Wellness advocates point out that spiritual wellbeing is crucial in the context of overall health. Anti-cannabis groups conveniently forget about the long and rich history of marijuana use. As well as being used as a medicine, a variety of ancient cultures also had spiritual reasons for consuming marijuana.
The Atharvaveda, a sacred Indian text likely written between 1200 BC and 1000 BC, lists weed as one of the ‘five holy plants.’ The Scythians, who lived in modern-day Eastern Europe, used marijuana at funerals to pay their respects to leaders who recently died. Indeed, Herodotus wrote about how they would throw seeds onto hot rocks and inhale the fumes!

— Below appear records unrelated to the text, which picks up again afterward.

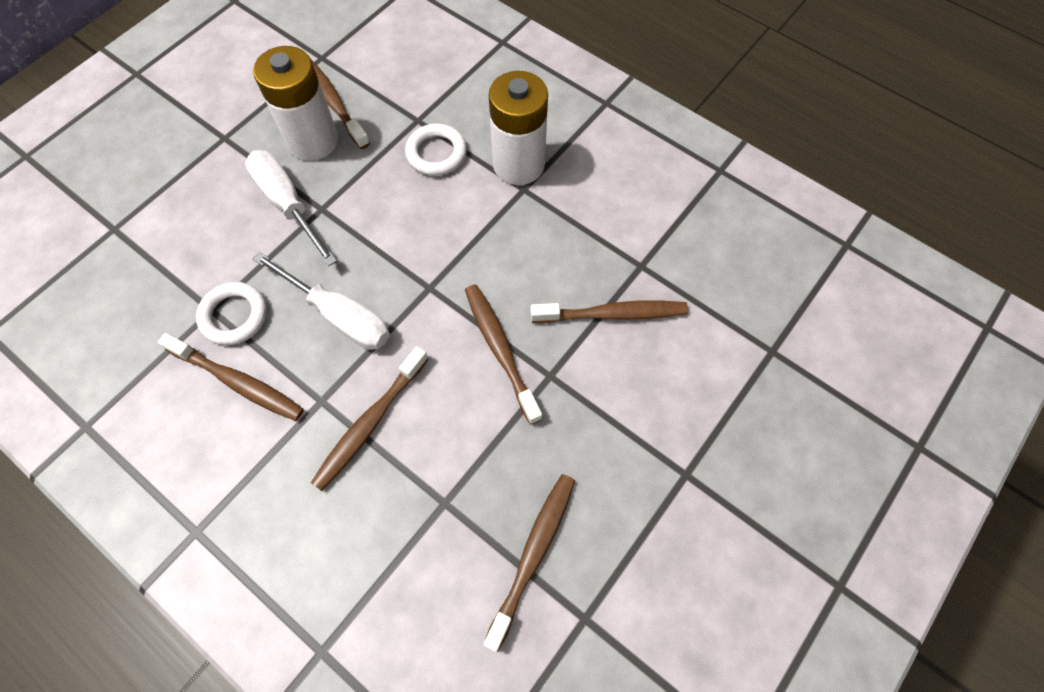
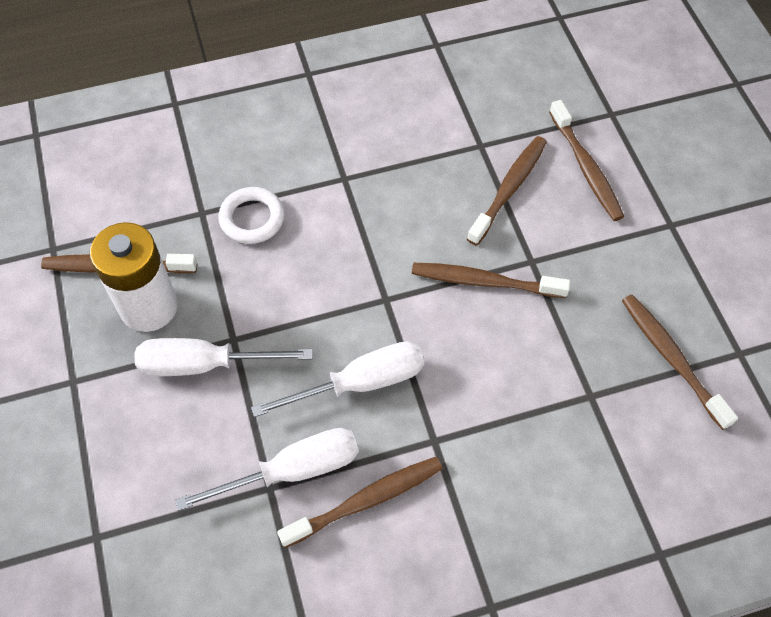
camera: 55 degrees left, 5 degrees down
(234, 316) = (292, 470): white ring -> white screwdriver
(370, 423) = (483, 413): brown toothbrush -> brown toothbrush (586, 168)
(518, 164) = (317, 167): white battery -> none

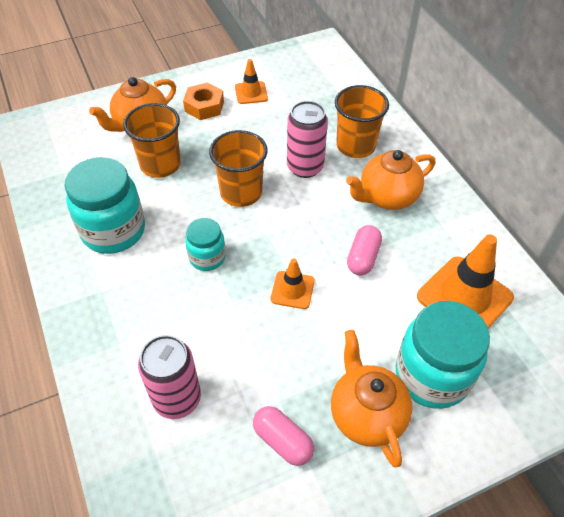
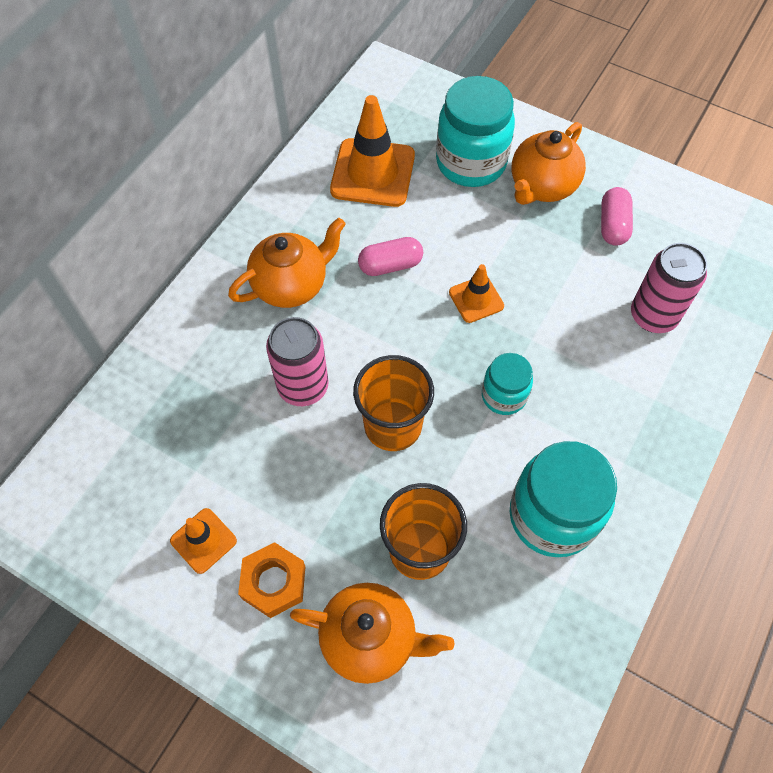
camera: 125 degrees left, 10 degrees up
(355, 146) = (228, 356): orange cup -> none
(387, 197) = (291, 285): orange teapot -> orange teapot turned 60 degrees counterclockwise

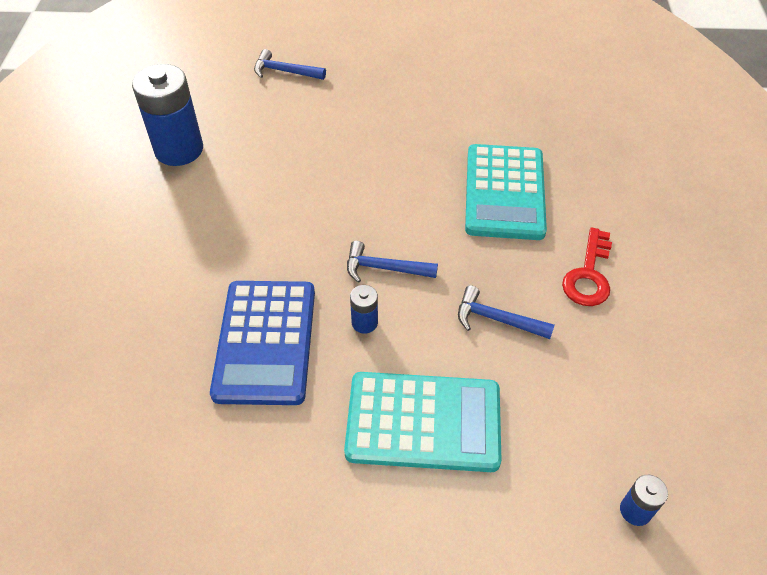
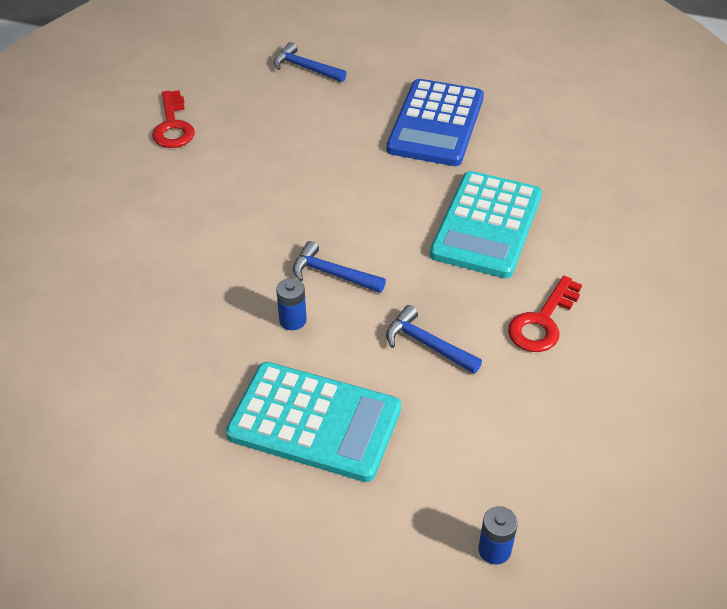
camera: 15 degrees right, 5 degrees down
(179, 150) = (173, 126): blue battery -> red key
(265, 342) = (190, 318): blue calculator -> blue calculator (435, 124)

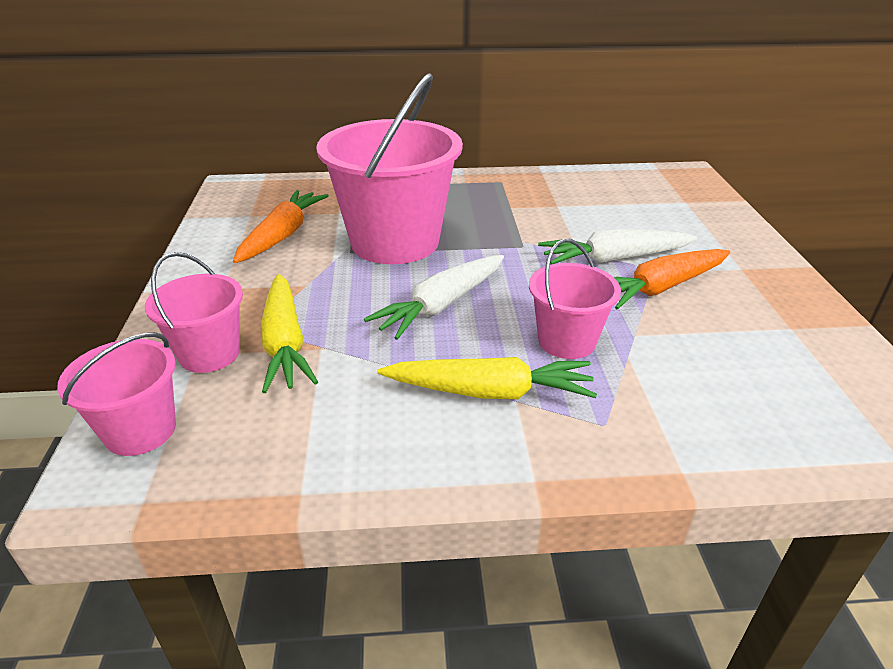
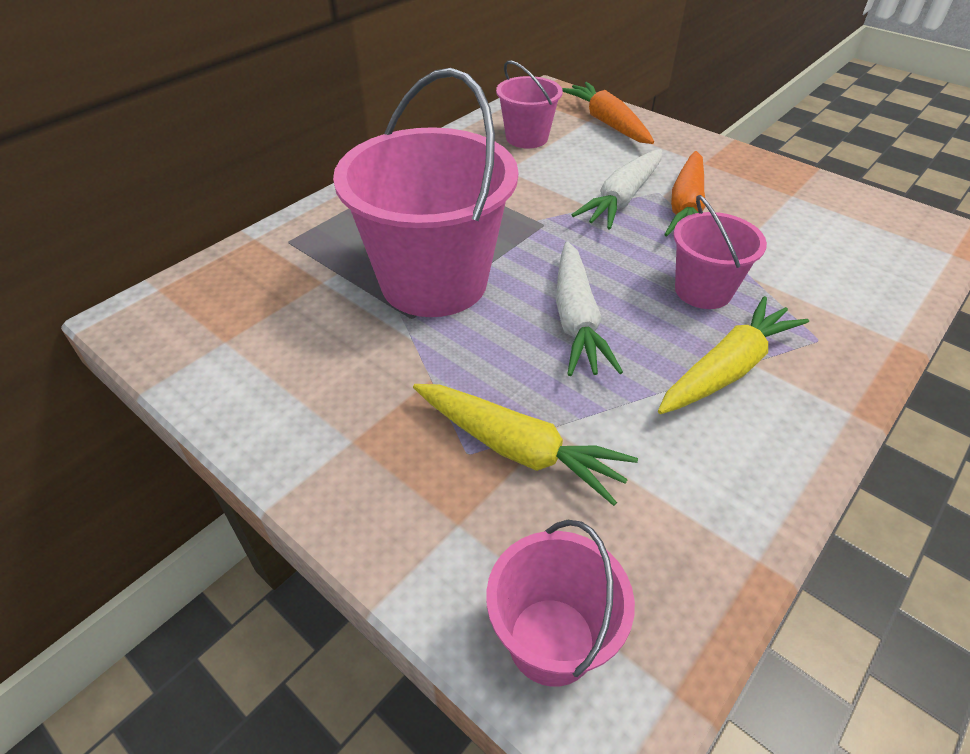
camera: 45 degrees left, 10 degrees up
(209, 354) = (470, 515): pink bucket -> pink bucket (527, 138)
(282, 235) = (309, 342): orange carrot -> orange carrot (607, 123)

Many ancient Chinese texts write about how marijuana ‘lightens’ an individual’s body, and enables them to communicate with spirits. Zoroaster, a Persian prophet, relied on bhanga’s intoxicating effects to communicate with spirits. Some researchers even believe that kaneh bosm was an ancient name for weed. You will find mentions of the plant in the Old Testament.
Even today, the use of marijuana is common in religious ceremonies. In Rastafarianism, using cannabis is one of the central tenets of the religion. Followers condemn the use of weed to get high and instead consume it at ceremonies to enhance feelings of unity. The herb can also help generate spiritual and soothing visions.